Assignment
For the entries that follow, restate word for word the line containing "oversee the strategy", the line containing "government organizations and food service", and every line that lies between them.

Stored data entries
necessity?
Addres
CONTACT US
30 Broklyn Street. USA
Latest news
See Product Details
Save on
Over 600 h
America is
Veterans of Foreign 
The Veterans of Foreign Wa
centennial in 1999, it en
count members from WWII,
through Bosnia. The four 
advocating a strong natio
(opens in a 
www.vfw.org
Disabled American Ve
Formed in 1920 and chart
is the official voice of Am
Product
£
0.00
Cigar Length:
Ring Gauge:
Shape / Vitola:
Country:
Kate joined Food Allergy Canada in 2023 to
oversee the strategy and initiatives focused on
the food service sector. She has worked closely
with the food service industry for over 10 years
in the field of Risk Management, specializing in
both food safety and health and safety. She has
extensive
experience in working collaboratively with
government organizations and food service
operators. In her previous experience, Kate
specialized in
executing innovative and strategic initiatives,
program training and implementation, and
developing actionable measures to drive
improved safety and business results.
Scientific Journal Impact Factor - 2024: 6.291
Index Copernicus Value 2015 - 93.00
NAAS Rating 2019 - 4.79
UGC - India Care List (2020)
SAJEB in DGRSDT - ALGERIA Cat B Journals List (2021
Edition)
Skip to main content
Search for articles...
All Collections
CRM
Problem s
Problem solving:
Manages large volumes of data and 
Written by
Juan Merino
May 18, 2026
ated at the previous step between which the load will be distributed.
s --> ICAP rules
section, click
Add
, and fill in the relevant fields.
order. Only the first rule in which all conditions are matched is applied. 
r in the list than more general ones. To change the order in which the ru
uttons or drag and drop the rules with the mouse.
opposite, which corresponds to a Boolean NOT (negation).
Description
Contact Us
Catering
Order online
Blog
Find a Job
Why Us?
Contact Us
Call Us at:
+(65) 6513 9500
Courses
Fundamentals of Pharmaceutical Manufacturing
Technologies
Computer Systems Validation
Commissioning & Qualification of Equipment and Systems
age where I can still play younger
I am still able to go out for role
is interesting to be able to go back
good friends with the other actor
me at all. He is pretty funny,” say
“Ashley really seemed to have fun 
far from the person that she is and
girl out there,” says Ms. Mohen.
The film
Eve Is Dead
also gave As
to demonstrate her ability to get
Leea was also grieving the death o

Task result
oversee the strategy and initiatives focused on
the food service sector. She has worked closely
with the food service industry for over 10 years
in the field of Risk Management, specializing in
both food safety and health and safety. She has
extensive
experience in working collaboratively with
government organizations and food service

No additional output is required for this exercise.